_Action item_
Below are records; count the lines that hold the string "Adhesive" and give only the count.

-=-=-

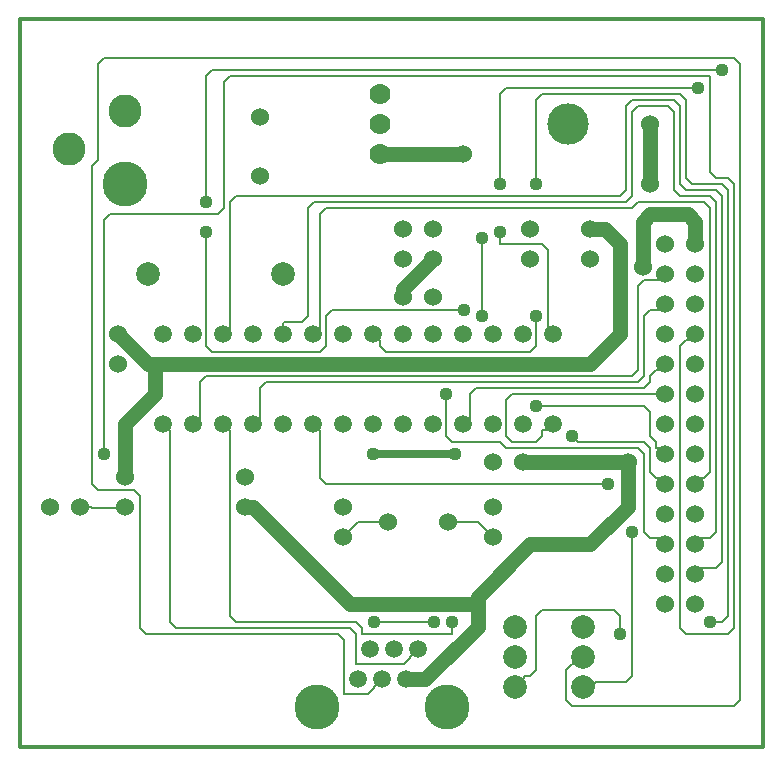
<source format=gbr>
G04 GENERATED BY PULSONIX 3.1 GERBER.DLL 1871*
%INDSPIC*%
%FSLAX23Y23*%
%IPPOS*%
%LPD*%
%OFA0B0*%
%MOIN*%
%ADD10C,0.008*%
%ADD13C,0.012*%
%ADD15C,0.060*%
%ADD16C,0.070*%
%ADD18C,0.079*%
%ADD19C,0.050*%
%ADD70C,0.025*%
%ADD88C,0.150*%
%ADD89C,0.059*%
%ADD114C,0.138*%
%ADD189C,0.059*%
%ADD190C,0.044*%
%ADD195C,0.150*%
%ADD196C,0.110*%
%LNTOP*%
X0Y0D02*
D02*
D10*
X356Y855D02*
X331D01*
X326Y850*
X246*
X241Y855*
X206*
X626Y1770D02*
Y1390D01*
X646Y1370*
X1006*
X1026Y1390*
Y1490*
X1046Y1510*
X1486*
X1231Y805D02*
X1131D01*
X1081Y755*
X1331Y380D02*
X1306Y355D01*
Y350*
X1286Y330*
X1126*
Y430*
X1106Y450*
X526*
X506Y470*
Y1110*
X501*
X481Y1130*
X1386Y470D02*
X1186D01*
X1431Y805D02*
X1531D01*
X1581Y755*
X1446Y470D02*
Y430D01*
X1146*
Y450*
X1126Y470*
X726*
X706Y490*
Y1110*
X701*
X681Y1130*
X1546Y1750D02*
Y1490D01*
X1606Y1770D02*
Y1730D01*
X1746*
X1766Y1710*
Y1445*
X1781Y1430*
X1656Y255D02*
X1686Y285D01*
Y290*
X1706*
X1726Y310*
Y490*
X1746Y510*
X1986*
X2006Y490*
Y430*
X1726Y1490D02*
Y1390D01*
X1706Y1370*
X1226*
X1206Y1390*
Y1410*
X1201*
X1181Y1430*
X1881Y255D02*
X1911D01*
X1926Y270*
X2026*
X2046Y290*
Y770*
X1881Y355D02*
X1856Y330D01*
X1846*
X1826Y310*
Y210*
X1846Y190*
X2386*
X2406Y210*
Y2330*
X2386Y2350*
X286*
X266Y2330*
Y2010*
X246Y1990*
Y930*
X266Y910*
X386*
X406Y890*
Y450*
X426Y430*
X1066*
X1086Y410*
Y230*
X1166*
X1186Y250*
Y255*
X1211Y280*
X1966Y930D02*
X1026D01*
X1006Y950*
Y1110*
X1001*
X981Y1130*
X2156Y730D02*
X2136Y750D01*
X2106*
X2086Y770*
Y1030*
X2066Y1050*
X1626*
X1606Y1070*
X1446*
X1426Y1090*
Y1230*
X2156Y930D02*
X2136Y950D01*
X2126*
X2106Y970*
Y1050*
X2086Y1070*
X1866*
X1846Y1090*
X2156Y1030D02*
X2136Y1050D01*
X2126*
Y1070*
X2106Y1090*
Y1170*
X2086Y1190*
X1726*
X2156Y1230D02*
X1646D01*
X1626Y1210*
Y1090*
X1646Y1070*
X1726*
X1746Y1090*
Y1110*
X1761*
X1781Y1130*
X2156Y1330D02*
X2136Y1310D01*
X2126*
X2106Y1290*
Y1270*
X2086Y1250*
X1526*
X1506Y1230*
Y1150*
X1501*
X1481Y1130*
X2156Y1530D02*
X2136Y1510D01*
X2106*
X2086Y1490*
Y1290*
X2066Y1270*
X826*
X806Y1250*
Y1150*
X801*
X781Y1130*
X2156Y1630D02*
X2136Y1610D01*
X2086*
X2066Y1590*
Y1310*
X2046Y1290*
X626*
X606Y1270*
Y1150*
X601*
X581Y1130*
X2256Y630D02*
X2276Y650D01*
X2326*
X2346Y670*
Y1890*
X2326Y1910*
X2226*
X2206Y1930*
Y2190*
X2186Y2210*
X2046*
X2026Y2190*
Y1910*
X2006Y1890*
X726*
X706Y1870*
Y1450*
X701*
X681Y1430*
X2256Y730D02*
X2276Y750D01*
X2306*
X2326Y770*
Y1870*
X2306Y1890*
X2206*
X2186Y1910*
Y2170*
X2166Y2190*
X2066*
X2046Y2170*
Y1890*
X2026Y1870*
X986*
X966Y1850*
Y1490*
X946Y1470*
X886*
X881Y1465*
Y1430*
X2256Y930D02*
X2276Y950D01*
X2286*
X2306Y970*
Y1850*
X2286Y1870*
X2066*
X2046Y1850*
X1026*
X1006Y1830*
Y1450*
X1001*
X981Y1430*
X2256D02*
X2236Y1410D01*
X2226*
X2206Y1390*
Y450*
X2226Y430*
X2366*
X2386Y450*
Y1930*
X2366Y1950*
X2326*
X2306Y1970*
Y2290*
X706*
X686Y2270*
Y1850*
X666Y1830*
X306*
X286Y1810*
Y1030*
X2266Y2250D02*
X1626D01*
X1606Y2230*
Y1930*
X2306Y470D02*
X2346D01*
X2366Y490*
Y1910*
X2346Y1930*
X2246*
X2226Y1950*
Y2210*
X2206Y2230*
X1746*
X1726Y2210*
Y1930*
X2346Y2310D02*
X646D01*
X626Y2290*
Y1870*
D02*
D13*
X6Y2480D02*
X2481D01*
Y55*
X6*
Y2480*
D02*
D15*
X106Y855D03*
X206D03*
X331Y1330D03*
Y1430D03*
X356Y855D03*
Y955D03*
X756Y855D03*
Y955D03*
X806Y1958D03*
Y2155D03*
X1081Y755D03*
Y855D03*
X1231Y805D03*
X1281Y1555D03*
Y1680D03*
Y1780D03*
X1381Y1555D03*
Y1680D03*
Y1780D03*
X1431Y805D03*
X1481Y2030D03*
X1581Y755D03*
Y855D03*
Y1005D03*
X1681D03*
X1706Y1680D03*
Y1780D03*
X1906Y1680D03*
Y1780D03*
X2031Y1005D03*
X2081Y1655D03*
X2106Y1930D03*
Y2130D03*
X2156Y530D03*
Y630D03*
Y730D03*
Y830D03*
Y930D03*
Y1030D03*
Y1130D03*
Y1230D03*
Y1330D03*
Y1430D03*
Y1530D03*
Y1630D03*
Y1730D03*
X2256Y530D03*
Y630D03*
Y730D03*
Y830D03*
Y930D03*
Y1030D03*
Y1130D03*
Y1230D03*
Y1330D03*
Y1430D03*
Y1530D03*
Y1630D03*
Y1730D03*
D02*
D16*
X1206Y2030D03*
Y2130D03*
Y2230D03*
D02*
D18*
X431Y1630D03*
X881D03*
X1656Y255D03*
Y355D03*
Y455D03*
X1881Y255D03*
Y355D03*
Y455D03*
D02*
D19*
X356Y955D02*
Y1130D01*
X456Y1230*
Y1330*
X431*
X331Y1430*
X756Y855D02*
X781D01*
X1106Y530*
X1531*
X1206Y2030D02*
X1481D01*
X1291Y280D02*
X1356D01*
X1531Y455*
Y530*
X1381Y1680D02*
X1281Y1580D01*
Y1555*
X1531Y530D02*
Y555D01*
X1706Y730*
X1906*
X2031Y855*
Y1005*
X1906Y1780D02*
X1956D01*
X2006Y1730*
Y1430*
X1906Y1330*
X456*
X2031Y1005D02*
X1681D01*
X2081Y1655D02*
Y1805D01*
X2106Y1830*
X2231*
X2256Y1805*
Y1730*
X2106Y1930D02*
Y2130D01*
D02*
D70*
X1181Y1030D02*
X1456D01*
D02*
D88*
X994Y189D03*
X1427D03*
D02*
D89*
X481Y1130D03*
Y1430D03*
X581Y1130D03*
Y1430D03*
X681Y1130D03*
Y1430D03*
X781Y1130D03*
Y1430D03*
X881Y1130D03*
Y1430D03*
X981Y1130D03*
Y1430D03*
X1081Y1130D03*
Y1430D03*
X1181Y1130D03*
Y1430D03*
X1281Y1130D03*
Y1430D03*
X1381Y1130D03*
Y1430D03*
X1481Y1130D03*
Y1430D03*
X1581Y1130D03*
Y1430D03*
X1681Y1130D03*
Y1430D03*
X1781Y1130D03*
Y1430D03*
D02*
D114*
X1832Y2130D03*
D02*
D189*
X1130Y280D03*
X1170Y380D03*
X1211Y280D03*
X1251Y380D03*
X1291Y280D03*
X1331Y380D03*
D02*
D190*
X286Y1030D03*
X626Y1770D03*
Y1870D03*
X1181Y1030D03*
X1186Y470D03*
X1386D03*
X1426Y1230D03*
X1446Y470D03*
X1456Y1030D03*
X1486Y1510D03*
X1546Y1490D03*
Y1750D03*
X1606Y1770D03*
Y1930D03*
X1726Y1190D03*
Y1490D03*
Y1930D03*
X1846Y1090D03*
X1966Y930D03*
X2006Y430D03*
X2046Y770D03*
X2266Y2250D03*
X2306Y470D03*
X2346Y2310D03*
D02*
D195*
X356Y1930D03*
D02*
D196*
X167Y2048D03*
X356Y2176D03*
X0Y0D02*
M02*

</source>
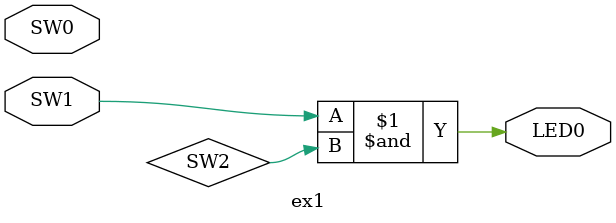
<source format=v>
module ex1(SW0, SW1, LED0);

input SW0, SW1;

output LED0;

and(LED0, SW1, SW2);

endmodule 
</source>
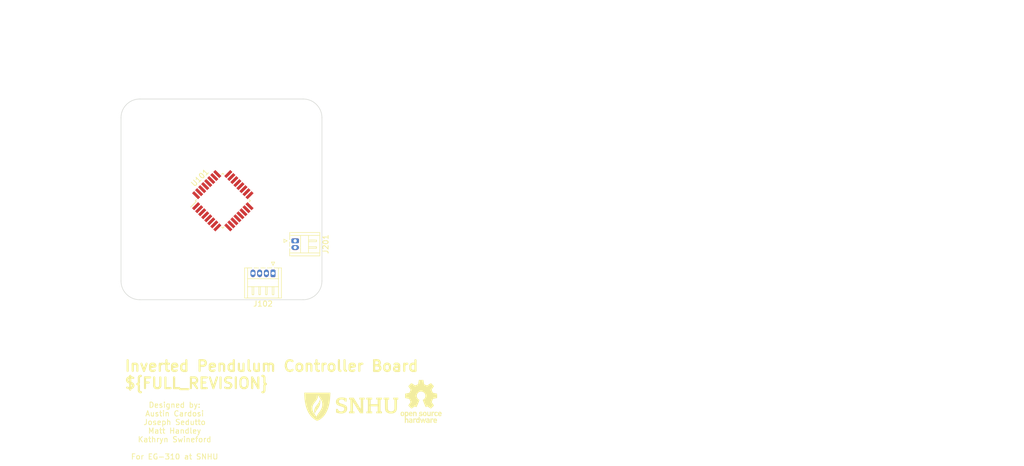
<source format=kicad_pcb>
(kicad_pcb (version 20211014) (generator pcbnew)

  (general
    (thickness 1.6)
  )

  (paper "A4")
  (layers
    (0 "F.Cu" signal)
    (31 "B.Cu" signal)
    (32 "B.Adhes" user "B.Adhesive")
    (33 "F.Adhes" user "F.Adhesive")
    (34 "B.Paste" user)
    (35 "F.Paste" user)
    (36 "B.SilkS" user "B.Silkscreen")
    (37 "F.SilkS" user "F.Silkscreen")
    (38 "B.Mask" user)
    (39 "F.Mask" user)
    (40 "Dwgs.User" user "User.Drawings")
    (41 "Cmts.User" user "User.Comments")
    (42 "Eco1.User" user "User.Eco1")
    (43 "Eco2.User" user "User.Eco2")
    (44 "Edge.Cuts" user)
    (45 "Margin" user)
    (46 "B.CrtYd" user "B.Courtyard")
    (47 "F.CrtYd" user "F.Courtyard")
    (48 "B.Fab" user)
    (49 "F.Fab" user)
    (50 "User.1" user)
    (51 "User.2" user)
    (52 "User.3" user)
    (53 "User.4" user)
    (54 "User.5" user)
    (55 "User.6" user)
    (56 "User.7" user)
    (57 "User.8" user)
    (58 "User.9" user)
  )

  (setup
    (pad_to_mask_clearance 0)
    (pcbplotparams
      (layerselection 0x00010fc_ffffffff)
      (disableapertmacros false)
      (usegerberextensions false)
      (usegerberattributes true)
      (usegerberadvancedattributes true)
      (creategerberjobfile true)
      (svguseinch false)
      (svgprecision 6)
      (excludeedgelayer true)
      (plotframeref false)
      (viasonmask false)
      (mode 1)
      (useauxorigin false)
      (hpglpennumber 1)
      (hpglpenspeed 20)
      (hpglpendiameter 15.000000)
      (dxfpolygonmode true)
      (dxfimperialunits true)
      (dxfusepcbnewfont true)
      (psnegative false)
      (psa4output false)
      (plotreference true)
      (plotvalue true)
      (plotinvisibletext false)
      (sketchpadsonfab false)
      (subtractmaskfromsilk false)
      (outputformat 1)
      (mirror false)
      (drillshape 1)
      (scaleselection 1)
      (outputdirectory "")
    )
  )

  (net 0 "")
  (net 1 "GND")
  (net 2 "Net-(C101-Pad1)")
  (net 3 "+5V")
  (net 4 "Net-(C103-Pad1)")
  (net 5 "Net-(C104-Pad1)")
  (net 6 "/RST")
  (net 7 "/SCK")
  (net 8 "/SDO")
  (net 9 "/SDI")
  (net 10 "Net-(R101-Pad1)")
  (net 11 "Net-(R102-Pad1)")
  (net 12 "/START")
  (net 13 "/STOP{slash}MODE")
  (net 14 "unconnected-(U101-Pad1)")
  (net 15 "unconnected-(U101-Pad2)")
  (net 16 "unconnected-(U101-Pad9)")
  (net 17 "unconnected-(U101-Pad10)")
  (net 18 "unconnected-(U101-Pad11)")
  (net 19 "unconnected-(U101-Pad14)")
  (net 20 "unconnected-(U101-Pad19)")
  (net 21 "unconnected-(U101-Pad22)")
  (net 22 "unconnected-(U101-Pad23)")
  (net 23 "unconnected-(U101-Pad24)")
  (net 24 "unconnected-(U101-Pad25)")
  (net 25 "unconnected-(U101-Pad26)")
  (net 26 "unconnected-(U101-Pad27)")
  (net 27 "unconnected-(U101-Pad28)")
  (net 28 "unconnected-(U101-Pad32)")
  (net 29 "+19V")
  (net 30 "unconnected-(J102-Pad1)")
  (net 31 "unconnected-(J102-Pad2)")
  (net 32 "unconnected-(J102-Pad3)")
  (net 33 "unconnected-(J102-Pad4)")

  (footprint "MountingHole:MountingHole_2.7mm" (layer "F.Cu") (at 100.5 100.5))

  (footprint "MountingHole:MountingHole_2.7mm" (layer "F.Cu") (at 100.5 70))

  (footprint "Connector_Hirose:Hirose_DF13-02P-1.25DS_1x02_P1.25mm_Horizontal" (layer "F.Cu") (at 99 93 -90))

  (footprint "MountingHole:MountingHole_2.7mm" (layer "F.Cu") (at 70 100.5))

  (footprint "KenwoodFox:SNHU_NEW" (layer "F.Cu") (at 109.5 124))

  (footprint "MountingHole:MountingHole_2.7mm" (layer "F.Cu") (at 70 70))

  (footprint "Symbol:OSHW-Logo_7.5x8mm_SilkScreen" (layer "F.Cu") (at 122.5 123))

  (footprint "Connector_Hirose:Hirose_DF13-04P-1.25DS_1x04_P1.25mm_Horizontal" (layer "F.Cu") (at 94.875 99.0675 180))

  (footprint "Package_QFP:TQFP-32_7x7mm_P0.8mm" (layer "F.Cu") (at 85.5 85.5 45))

  (gr_arc (start 70 104) (mid 67.525126 102.974874) (end 66.5 100.5) (layer "Edge.Cuts") (width 0.1) (tstamp 0153ee46-a38b-4d33-a3a2-8452d01fef84))
  (gr_line (start 70 104) (end 100.5 104) (layer "Edge.Cuts") (width 0.1) (tstamp 12f700a0-43cb-4eb6-9382-ce149e5d7781))
  (gr_line (start 66.5 70) (end 66.5 100.5) (layer "Edge.Cuts") (width 0.1) (tstamp 38702674-1c44-4740-a383-6f6602858df1))
  (gr_line (start 104 100.5) (end 104 70) (layer "Edge.Cuts") (width 0.1) (tstamp 44f439b7-9fd3-4b55-90e1-f9fa315bb7c7))
  (gr_line (start 100.5 66.5) (end 70 66.5) (layer "Edge.Cuts") (width 0.1) (tstamp 598c4461-d6dc-4ffb-af86-032122519dd0))
  (gr_arc (start 100.5 66.5) (mid 102.974874 67.525126) (end 104 70) (layer "Edge.Cuts") (width 0.1) (tstamp 67f8562b-ecfb-4ce4-a27a-fa942b9aae78))
  (gr_arc (start 104 100.5) (mid 102.974874 102.974874) (end 100.5 104) (layer "Edge.Cuts") (width 0.1) (tstamp 6c41acfe-b110-4e6b-b181-80a51fd6bdd1))
  (gr_arc (start 66.5 70) (mid 67.525126 67.525126) (end 70 66.5) (layer "Edge.Cuts") (width 0.1) (tstamp 9a42f051-a5a2-41db-8082-ac3c7dbd3945))
  (gr_rect (start 55 55) (end 235 135) (layer "F.Fab") (width 0.1) (fill none) (tstamp 0802934b-eae5-4639-9bf9-1bdacf94d862))
  (gr_text "Inverted Pendulum Controller Board\n${FULL_REVISION}" (at 67 118) (layer "F.SilkS") (tstamp 37182378-9081-4a6f-8a95-68fd5e52437f)
    (effects (font (size 2 2) (thickness 0.4)) (justify left))
  )
  (gr_text "Designed by:\nAustin Cardosi\nJoseph Sedutto\nMatt Handley\nKathryn Swineford\n\nFor EG-310 at SNHU" (at 76.5 128.5) (layer "F.SilkS") (tstamp b1d3ee67-d385-4bca-838d-0e85fab3941d)
    (effects (font (size 1 1) (thickness 0.15)))
  )
  (gr_text "Stencil\nSize" (at 50 50) (layer "F.Fab") (tstamp ddb14dee-24a7-4fbb-ac72-775bf2fd2d01)
    (effects (font (size 1 1) (thickness 0.15)))
  )
  (dimension (type aligned) (layer "F.Fab") (tstamp 0e6e0dc4-27be-4aba-ab03-7ed93da32267)
    (pts (xy 235 55) (xy 55 55))
    (height 4.999999)
    (gr_text "180.0000 mm" (at 145 48.850001) (layer "F.Fab") (tstamp 0e6e0dc4-27be-4aba-ab03-7ed93da32267)
      (effects (font (size 1 1) (thickness 0.15)))
    )
    (format (units 3) (units_format 1) (precision 4))
    (style (thickness 0.1) (arrow_length 1.27) (text_position_mode 0) (extension_height 0.58642) (extension_offset 0.5) keep_text_aligned)
  )
  (dimension (type aligned) (layer "F.Fab") (tstamp a49669e1-ea14-40f0-9693-536ae41650ba)
    (pts (xy 55 55) (xy 55 135))
    (height 5)
    (gr_text "80.0000 mm" (at 48.85 95 90) (layer "F.Fab") (tstamp a49669e1-ea14-40f0-9693-536ae41650ba)
      (effects (font (size 1 1) (thickness 0.15)))
    )
    (format (units 3) (units_format 1) (precision 4))
    (style (thickness 0.1) (arrow_length 1.27) (text_position_mode 0) (extension_height 0.58642) (extension_offset 0.5) keep_text_aligned)
  )

  (zone (net 1) (net_name "GND") (layers F&B.Cu) (tstamp 017ba2e8-4067-4cdf-98e4-6ae5e26d4ba5) (hatch edge 0.508)
    (connect_pads (clearance 0.508))
    (min_thickness 0.254) (filled_areas_thickness no)
    (fill yes (thermal_gap 0.508) (thermal_bridge_width 0.508))
    (polygon
      (pts
        (xy 104 104)
        (xy 66.5 104)
        (xy 66.5 66.5)
        (xy 104 66.5)
      )
    )
  )
)

</source>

-=-=-

_Exercise solution_
2